PROVIDED TEXT:

§

Staying with the boat hull, but moving away from archeology, my next series looked at the divergence between reason (the mind) and nature (the body). In “Symbiosis,” we are the rational “tokens” transported by the organic world almost against our will through the timescale of life. My question… What happens to an organism that chooses mind over body, that prefers an artificial constructed environment more than the biosphere that sustains it?

“Symbiosis”, (detail) tufa & slate, 2010, 23” X 8” X 6” by Oliver Harwood


This series ended with the carving of a coelacanth (my interpretation) which is known as a living fossil. Definitely one of the strangest carvings I have ever done.

For these sculptures I found some wonderful boulders of tufa that were completely organic looking – filled with random holes, deposits and micro crystals. “Coelacanth”, tufa, 2012, 52” X 20” X 12” by Oliver Harwood

Tufa is formed when carbonate minerals precipitate out of a solution, like how stalactites form in a wet cave. The only difference with travertine is that travertine is precipitated from a hot (geothermal) solution usually making it a bit denser and harder.

I have carved stone for 20 years and seldom get tired of it. I have recently been exploring other materials either for large scale or to express things that can’t be captured in stone.

Some of my greatest memories came from the early years. I loved Art College, but there was a strong bias that “good art” was purely conceptual. I have often joked with my friends that it took years to recover as an artist from art school! For me, art in all its forms is expression; words are expression, movement is expression, even silence and stillness is expression! Everything has a context, every object is part of a space, every story echoes against a wall of history. As artists, I believe we are the interpreters, whether consciously or subconsciously, we fashion form, colour, texture, sounds, patterns, movement into new identities.

Beginning “Song of the Deep” in Saint John, NB. Summer 2018It was a great experience to attend the Saint John International Sculpture Symposium this past summer for six weeks. Working alongside seven other sculptors to cut through tons of granite, each creating our own vision for a public art piece.

The sculpture I did is called “Song of the Deep” and it invites people to listen to the voices of nature in a new way and hear the life around us. It asks the viewer to consider the music of the ocean … a whole orchestra of sounds and songs we don’t hear. I created an audio graph of a particular Humpback whale song; the visual pattern of the resonance. The Humpback whale in particular is known to compose intricate and beautiful songs up to a half hour in length that transmit up to a mile through the ocean. The songs overlap in depth and volume beneath the waves.

I am intrigued by wave forms … not the ocean wave forms but sounds waves and patterns. They are beautiful and alive in their invisible world. Full of energy and direction until they dissipate into stillness. Song of the Deep (detail) by Oliver Harwood

For this sculpture I was inspired by the Bay of Fundy with its massive tides that create their own resonance and rhythm, forming macro and micro ripples through the biosphere. These wave patterns merge with sound waves and songs to create intricate and complex overlapping harmonies. The whales are the largest voices in the natural ocean and come to the Bay of Fundy in the summer as their primary feeding ground. We had a wonderful trip to Saint Andrews one day to go out and see them in their habitat.

The sculpture I made has three main elements, the visualization of the whale song supported by granite blocks that have been split, like the song is splitting the earth and stone and reaching into the sky. The side stones form the outer shape, some say it appears as the jaw of a whale, and the resonance patterns extend into these stone, creating new sound patterns.

§

SET OF TASKS:
**A.** According to the passage on stone sculpture, how does travertine differ from tufa?
**B.** Translate this sentence from the passage on stone sculpture into Spanish: "I have carved stone for 20 years and seldom get tired of it."
**C.** Pick up the passage on stone sculpture after its last sentence and keep writing in the same voice.

§

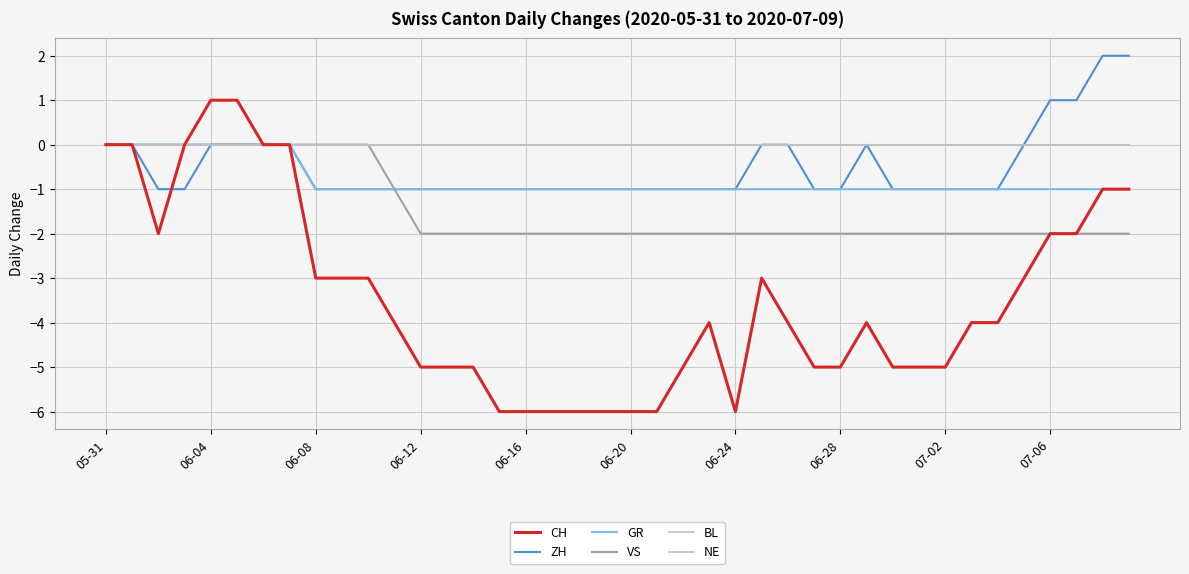

Is this an area chart (filled region under the line)?

No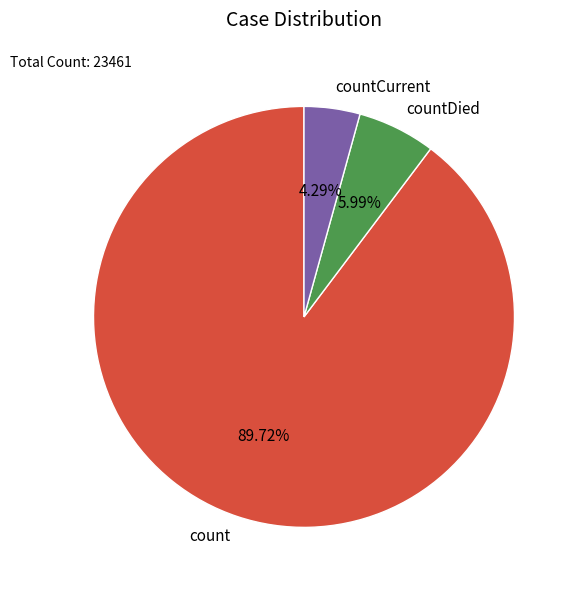

True or false: count accounts for 90% of the total.

True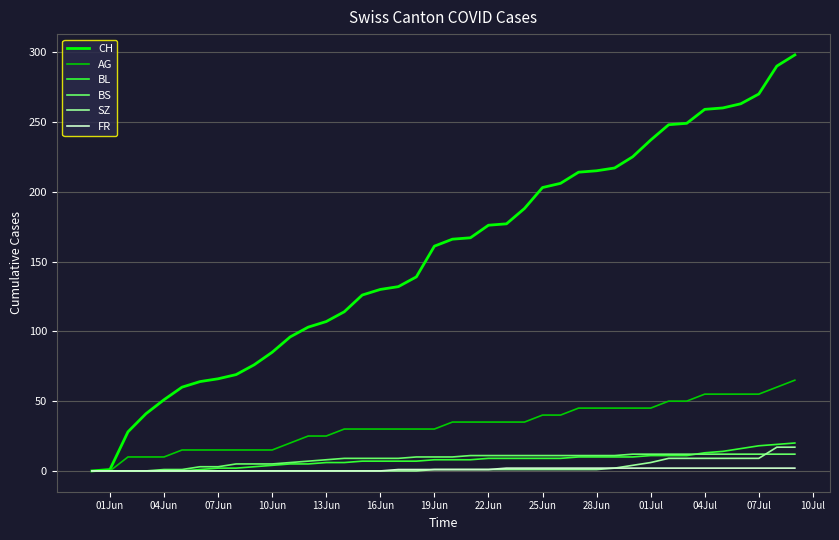

Does the chart have visible grid lines?

Yes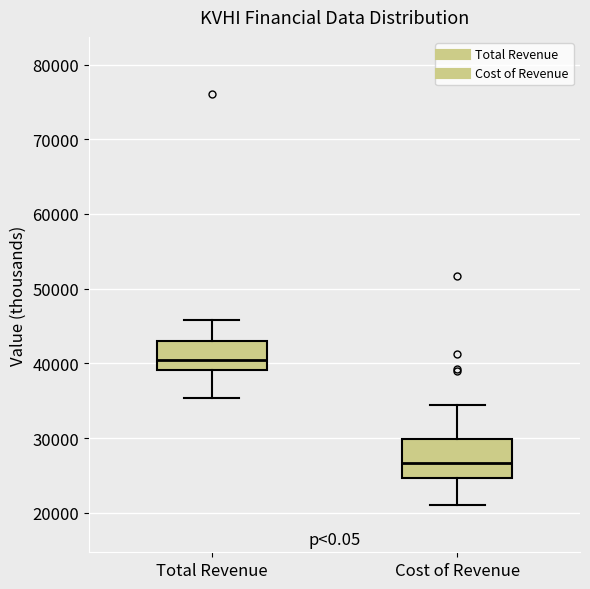

Which box is the tallest, from its lower edge to its upper edge?

Cost of Revenue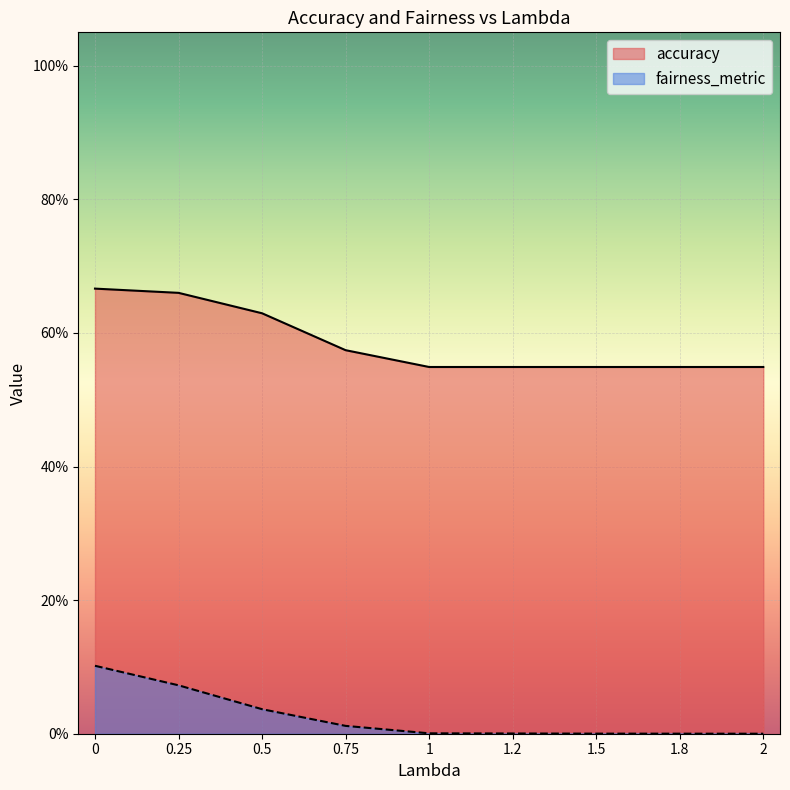

Read the fairness_metric value at 0.0.

0.1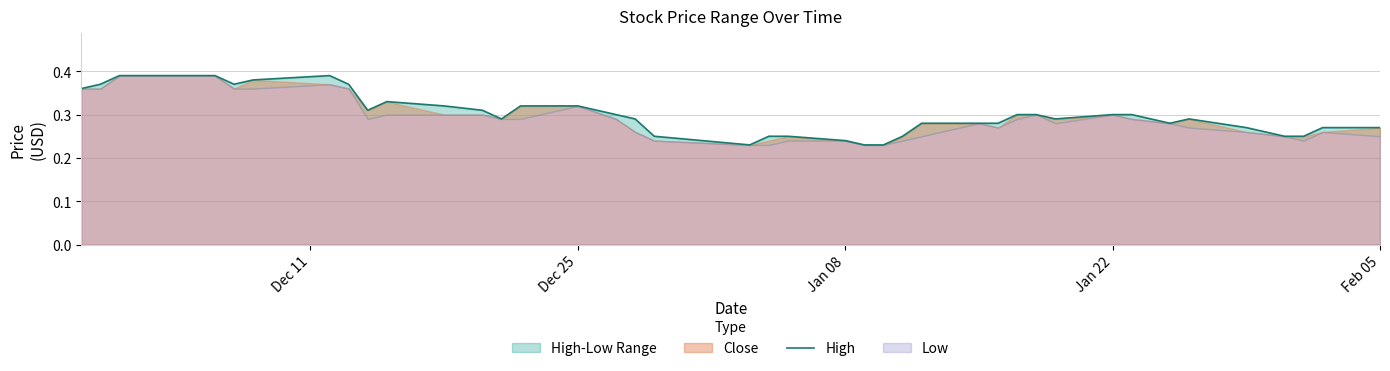

Is it true that the value at Jan 22 is 0.3?

True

§

RESPONSES FOR EACH TASK:
**A.** Travertine is precipitated from a hot (geothermal) solution, which usually makes it a bit denser and harder.

**B.** He tallado piedra durante 20 años y rara vez me canso de ello.

**C.**
Song of the Deep at Sunset “Song of the Deep” 2018. 13’tall x 8.5’ x 4’

Part of this project is also interactive, viewers can listen to the whale song depicted in the sculpture on their own phone. The link is: https://ocr.org/sounds/humpback-whale/

It was a great opportunity to share knowledge with artists from Europe and Turkey. It seems a lot of the European artists use nine inch flush mounted blades on extra powerful grinders. I think grinders in Europe are rated differently than here as they get much higher wattage for the same size tool. We had 7” grinders with 7” flush blades. One of the biggest lessons in a symposium is not having the luxury of slowly working your stone down, one has to cut straight to your finish surface. You just take a deep breath and go for it! We would often burn through one 7” sintered diamond blade a day – and that was with water. The symposium was well organized and provided everything we needed to stay focused on our task. The evenings were full of laughter and stories and a few invented games that corresponded to the amount of alcohol consumed … but we all hit the pillow by 10pm exhausted from a heavy day’s work. We worked hard six days a week for six straight weeks, often the whole day with a gas powered saw. "Song of the Deep: By Oliver Harwood

The stone we had, came from a quarry that used dynamite, so there were lots of fractures in it and it would not split in a straight line! This was one of the biggest challenges for me; I needed to split through several large boulders at exact right angles, so I ended up drilling all the way through, with holes 5” apart! It meant one full week of holding on for dear life to a big quarry rock drill that shakes you to the core. Fortunately, after being shaken silly, all the rocks split perfectly.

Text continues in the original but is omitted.